Protracted conflicts and the economic impact of the COVID-19 worsened food crises last year, increasing the global total of people affected by 20 million to around 155.3 million.
100 million people were plunged into acute food insecurity because of conflict, followed by economic shocks (40 million), and weather extremes (16 million), said a report by the Global Network Against Food Crises released last week.
Africa was disproportionately hit, accounting for 63% of the global total number of people in crisis or worse.
66%, or around 103.2 million, of people in food crisis or worse came from just ten countries. 56% of these affected people are from five countries that are members of the Organisation of the Islamic Cooperation (OIC) – Yemen (13.5 mln), Afghanistan (13.2 mln), Syria (12.4 mln), Sudan (9.6 mln), Nigeria (9.2 mln).

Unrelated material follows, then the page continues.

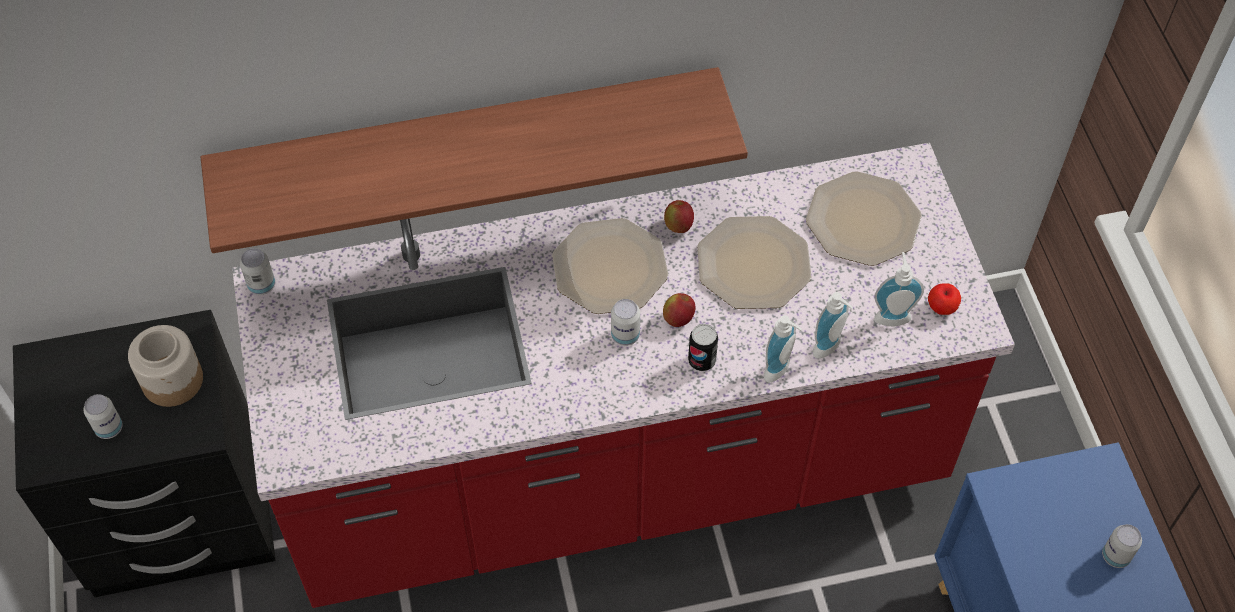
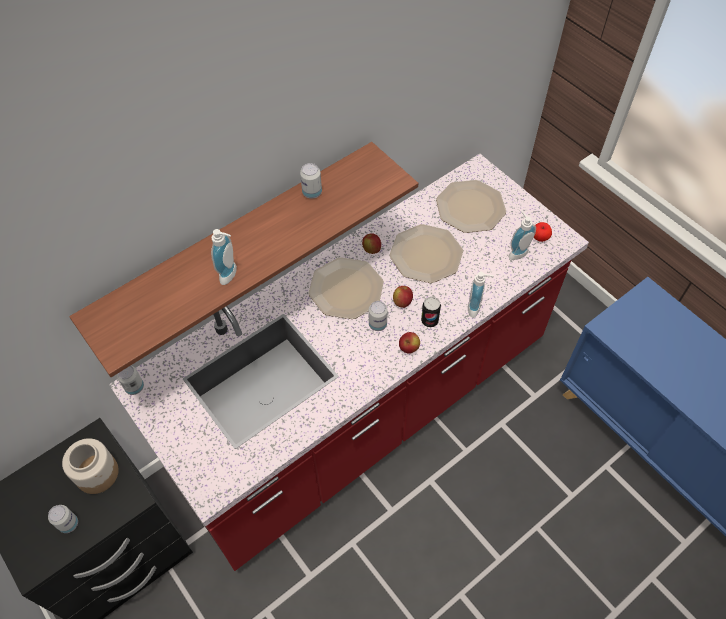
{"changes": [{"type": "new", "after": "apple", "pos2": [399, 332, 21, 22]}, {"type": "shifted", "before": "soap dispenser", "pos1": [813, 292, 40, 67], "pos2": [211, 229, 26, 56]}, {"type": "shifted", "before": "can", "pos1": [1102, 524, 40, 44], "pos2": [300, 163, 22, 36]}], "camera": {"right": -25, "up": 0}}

The remaining five countries most acutely affected are the Democratic Republic of the Congo (21.8 mln), Ethiopia (8.6 mln), SOuth Sudan (6.5 mln), Zimbabwe (4.3 mln), and Haiti (4.1 mln).
Other OIC member countries with high numbers of acutely food-insecure people in 2020 were Burkina Faso (5.2 mln, or 24% of population), Cameroon (6.2 mln, 24%), and Chad (3.1 mln, 21%).
The situation will not get better this year, warned the GNAFC that was founded in 2016 by the European Union, and U.N. bodies FAO and WFP.
Conflict will remain the major driver of food crises in 2021.
“High levels of acute food insecurity will persist in countries with protracted conflicts by limiting access to livelihoods and agricultural fields, uprooting people from their homes, and increasing displaced populations’ reliance on humanitarian aid for their basic needs,” said the report.
Additionally, the economic repercussions of COVID-19 will exacerbate acute food insecurity in fragile economies.
“If there is no improvement, the economic consequences may become more severe as the year progresses,” the report added.
“In net food-importing countries, weakening currencies wil continue to push up foo dprices and further curtail purchasing power.”
Food crisis or worse is defined as any lack of food that threatens lives, livelihoods, or both.